_ANGEZEIGTER TEXT_
⟨

Von Winfried Dolderer
Man wird sich wohl bis 2050 gedulden müssen, um letztlich bewerten
zu können, was acht Staats- und Regierungschefs in diesen Tagen an 
der Ostsee beschlossen haben.
 Man wird dann entweder sagen, der Heiligendammer Gipfel sei ein 
Schritt gewesen, ein kleiner vielleicht, aber immerhin ein nicht 
unwichtiger, auf einem Weg, auf dem die Menschheit allmählich ihrer 
Bedrohung durch den Klimawandel innegeworden sei und schließlich die 
Entschlossenheit und Kraft gefunden habe, das Verhängnis abzuwenden. 
Oder das Urteil wird lauten, in Heiligendamm sei einmal mehr jene Art
virtueller Politik betrieben worden, von der sich die Realität nicht 
im mindesten beeindrucken lässt.

⟩

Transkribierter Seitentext
⟨

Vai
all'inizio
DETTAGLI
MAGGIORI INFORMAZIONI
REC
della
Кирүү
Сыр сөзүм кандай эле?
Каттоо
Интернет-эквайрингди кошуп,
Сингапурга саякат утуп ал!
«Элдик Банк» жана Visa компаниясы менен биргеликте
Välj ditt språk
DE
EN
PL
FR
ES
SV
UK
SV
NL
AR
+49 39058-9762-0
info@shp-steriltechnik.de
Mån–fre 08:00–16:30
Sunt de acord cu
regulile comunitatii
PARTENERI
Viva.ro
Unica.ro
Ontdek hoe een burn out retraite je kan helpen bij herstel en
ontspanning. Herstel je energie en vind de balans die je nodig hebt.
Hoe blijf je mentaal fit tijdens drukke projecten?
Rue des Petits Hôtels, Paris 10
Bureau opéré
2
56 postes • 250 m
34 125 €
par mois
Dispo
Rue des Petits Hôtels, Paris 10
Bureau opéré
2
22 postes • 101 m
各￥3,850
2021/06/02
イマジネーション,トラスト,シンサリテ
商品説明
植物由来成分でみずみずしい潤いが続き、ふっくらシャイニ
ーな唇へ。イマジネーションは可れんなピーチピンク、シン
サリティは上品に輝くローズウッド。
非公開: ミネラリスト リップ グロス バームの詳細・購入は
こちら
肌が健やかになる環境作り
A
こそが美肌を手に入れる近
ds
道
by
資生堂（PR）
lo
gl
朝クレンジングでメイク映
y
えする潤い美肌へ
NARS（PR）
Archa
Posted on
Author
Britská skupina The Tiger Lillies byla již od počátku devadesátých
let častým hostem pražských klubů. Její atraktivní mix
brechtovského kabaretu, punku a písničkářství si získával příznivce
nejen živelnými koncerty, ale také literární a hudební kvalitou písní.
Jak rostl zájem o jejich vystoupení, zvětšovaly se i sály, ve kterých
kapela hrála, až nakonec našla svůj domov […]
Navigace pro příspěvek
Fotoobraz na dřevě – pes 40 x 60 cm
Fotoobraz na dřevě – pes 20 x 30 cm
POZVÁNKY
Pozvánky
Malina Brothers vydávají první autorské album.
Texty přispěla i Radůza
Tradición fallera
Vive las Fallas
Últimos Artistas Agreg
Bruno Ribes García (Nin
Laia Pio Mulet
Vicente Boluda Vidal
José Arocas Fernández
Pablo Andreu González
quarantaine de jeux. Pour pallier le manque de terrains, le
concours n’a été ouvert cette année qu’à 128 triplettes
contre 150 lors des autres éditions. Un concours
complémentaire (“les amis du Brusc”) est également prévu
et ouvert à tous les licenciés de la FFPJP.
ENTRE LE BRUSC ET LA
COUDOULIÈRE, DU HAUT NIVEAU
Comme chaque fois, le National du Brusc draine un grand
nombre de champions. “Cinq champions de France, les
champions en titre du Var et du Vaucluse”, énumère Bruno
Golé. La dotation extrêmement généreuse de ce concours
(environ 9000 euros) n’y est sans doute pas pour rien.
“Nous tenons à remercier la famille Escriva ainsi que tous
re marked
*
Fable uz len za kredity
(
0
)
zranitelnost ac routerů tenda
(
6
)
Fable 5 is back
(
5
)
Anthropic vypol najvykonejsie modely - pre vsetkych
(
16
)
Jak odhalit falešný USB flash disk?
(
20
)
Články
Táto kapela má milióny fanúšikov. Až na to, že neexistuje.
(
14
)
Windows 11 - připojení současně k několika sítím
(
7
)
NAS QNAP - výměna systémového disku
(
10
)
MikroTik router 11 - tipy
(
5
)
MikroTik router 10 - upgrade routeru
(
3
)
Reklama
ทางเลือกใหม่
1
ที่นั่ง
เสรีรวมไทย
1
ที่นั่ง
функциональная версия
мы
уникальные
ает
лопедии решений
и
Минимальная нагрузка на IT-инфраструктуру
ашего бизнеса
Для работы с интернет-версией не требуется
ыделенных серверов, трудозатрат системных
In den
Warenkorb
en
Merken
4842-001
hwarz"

⟩

_AUFGABE_
Führe den oben stehenden Kommentar zum Heiligendammer Gipfel im Anschluss an seinen letzten Satz weiter.

_ANTWORT_
 Wer die bisherigen Erfahrungen mit Beschlüssen der G8 bedenkt, und 
zudem weiß, dass sich in Heiligendamm acht Mächte geeinigt haben, die
längst nicht mehr das alleinige Sagen haben in der Welt, wird 
letzteres für wahrscheinlich halten. Und dann wäre es auch wirklich 
nicht so wichtig, ob man nun beschließt, den Schadstoffausstoß bis 
2050 um die Hälfte zu verringern, oder nur, ernsthaft darüber 
nachzudenken, wie in Heiligendamm geschehen.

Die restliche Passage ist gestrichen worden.